**Task**
Reproduce all of the data below word for word, omitting the pictures.

**Data shown**
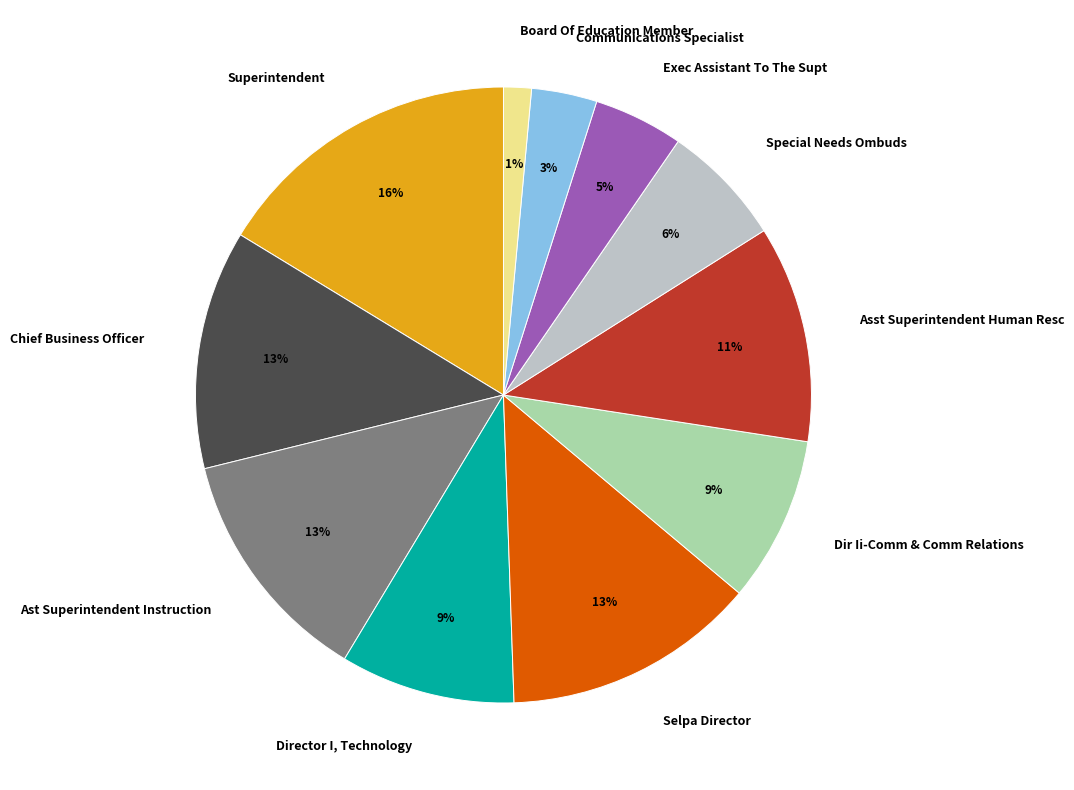

Do Exec Assistant To The Supt and Board Of Education Member together represent more than half of the pie?

No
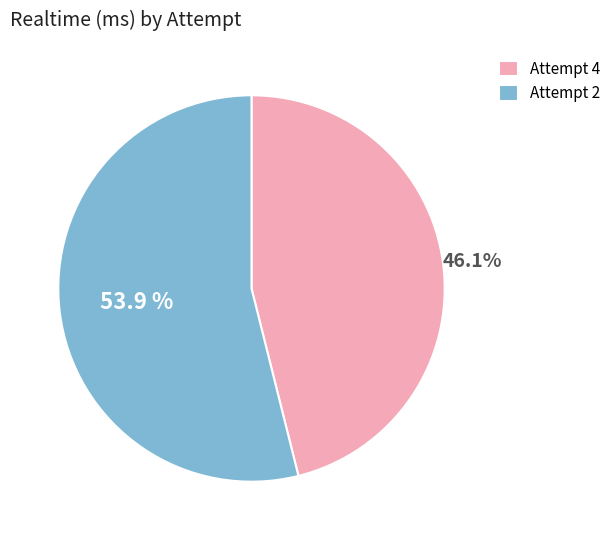

What is the majority slice?

Attempt 2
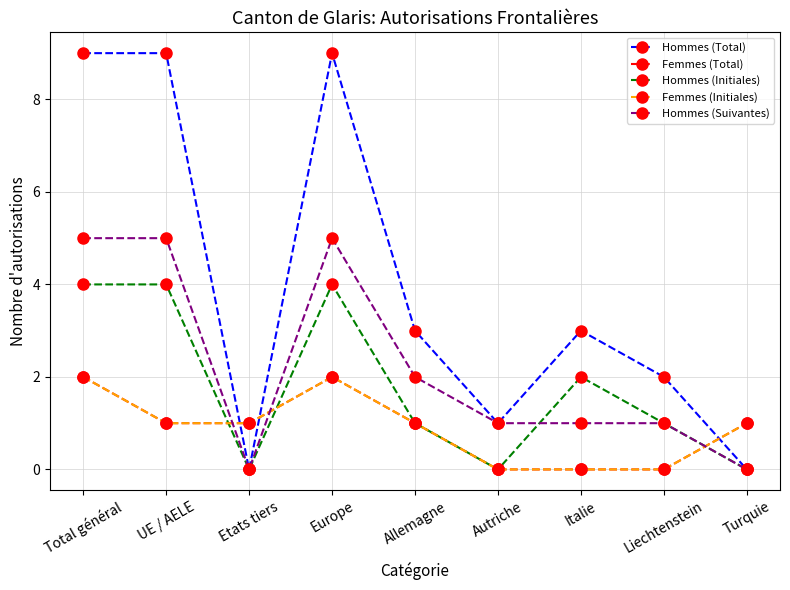

At which category does Hommes (Total) reach its first local peak?

Europe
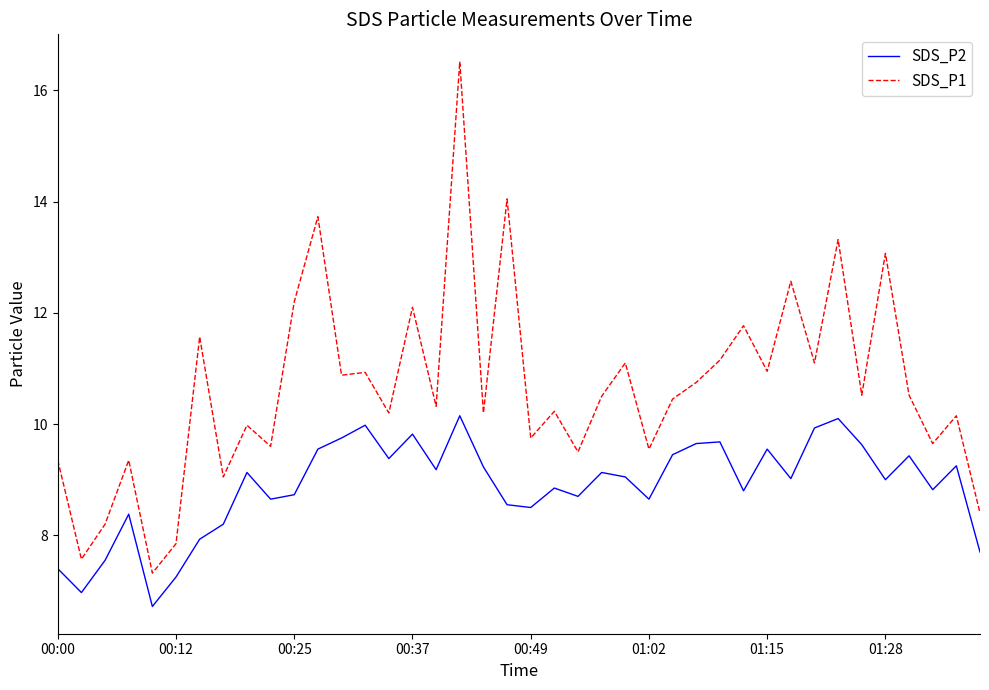

What is the difference between the maximum and minimum values in the SDS_P1 series?

9.2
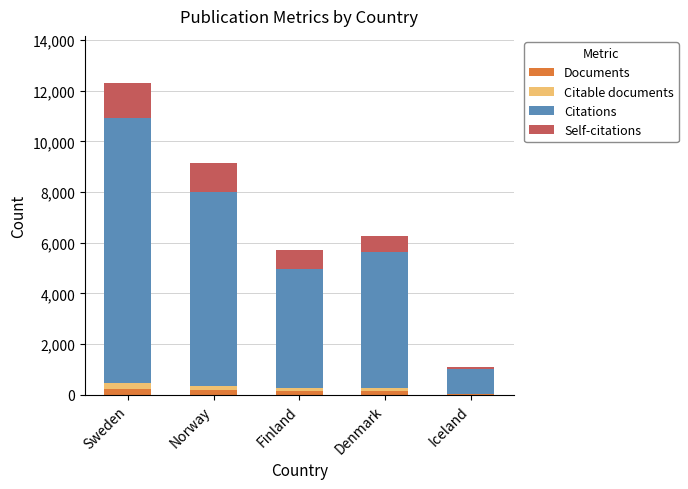

What is the total value across all series at Iceland?

1101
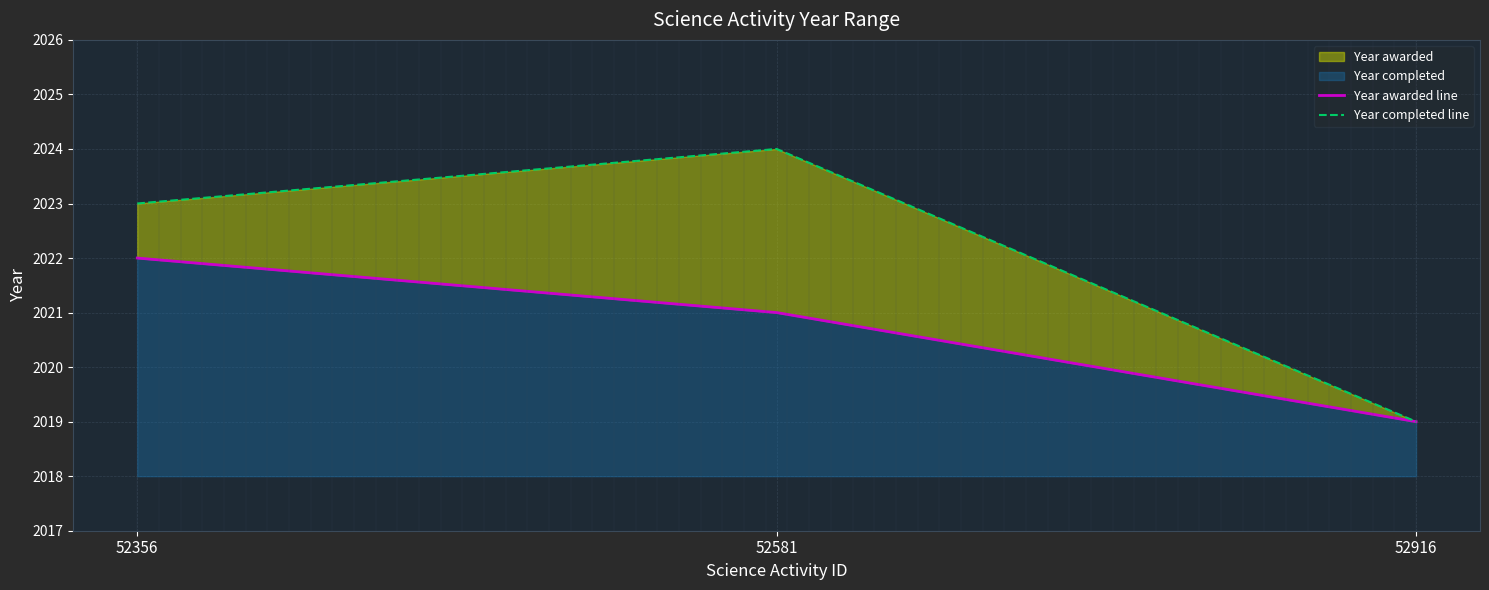

At which label is Year awarded line closest to 2020?

52581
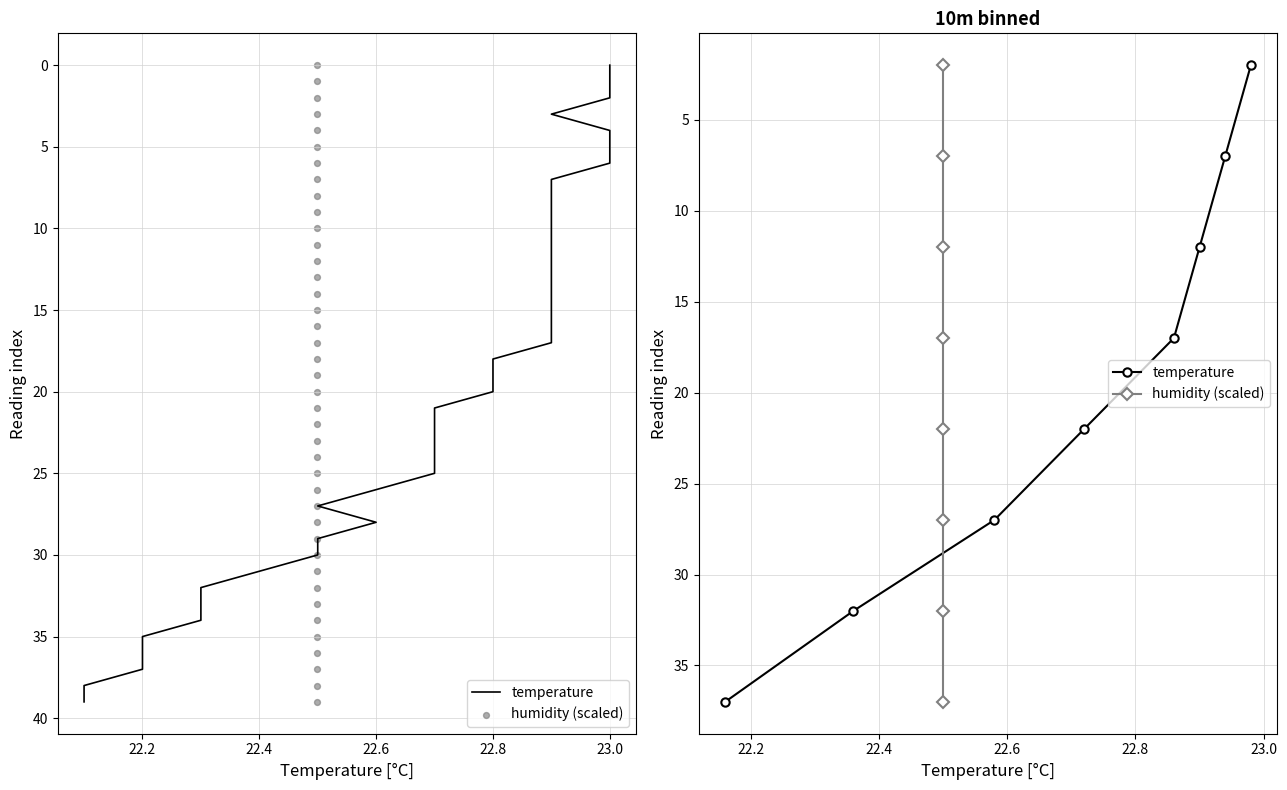

Which series reaches the maximum Y coordinate?

temperature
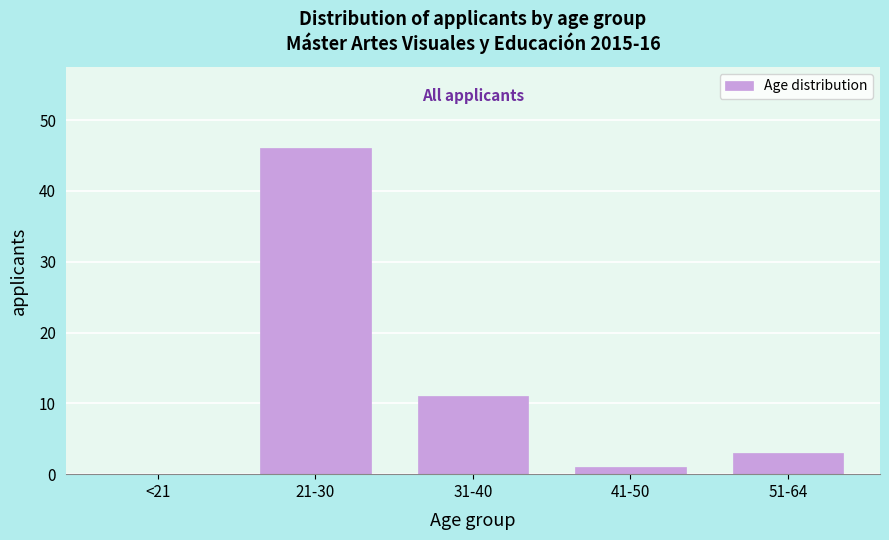

Reading right to left, list all the values displayed in this chart.

51-64=3	41-50=1	31-40=11	21-30=46	<21=0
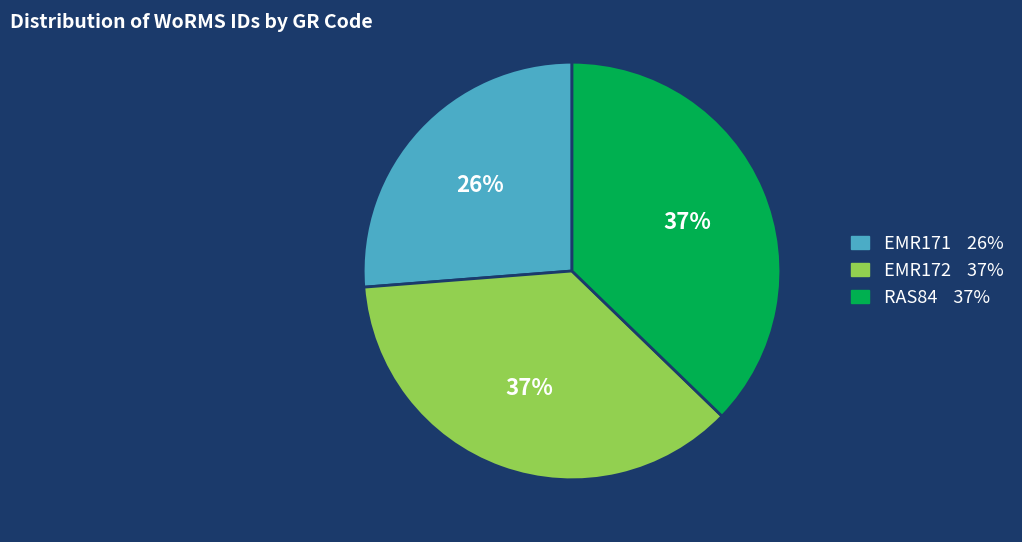

Is there a majority slice in this chart?

No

**Your response**
Do Exec Assistant To The Supt and Board Of Education Member together represent more than half of the pie?

No

What is the majority slice?

Attempt 2

At which category does Hommes (Total) reach its first local peak?

Europe

What is the difference between the maximum and minimum values in the SDS_P1 series?

9.2

What is the total value across all series at Iceland?

1101

At which label is Year awarded line closest to 2020?

52581

Which series reaches the maximum Y coordinate?

temperature

Reading right to left, list all the values displayed in this chart.

51-64=3	41-50=1	31-40=11	21-30=46	<21=0

Is there a majority slice in this chart?

No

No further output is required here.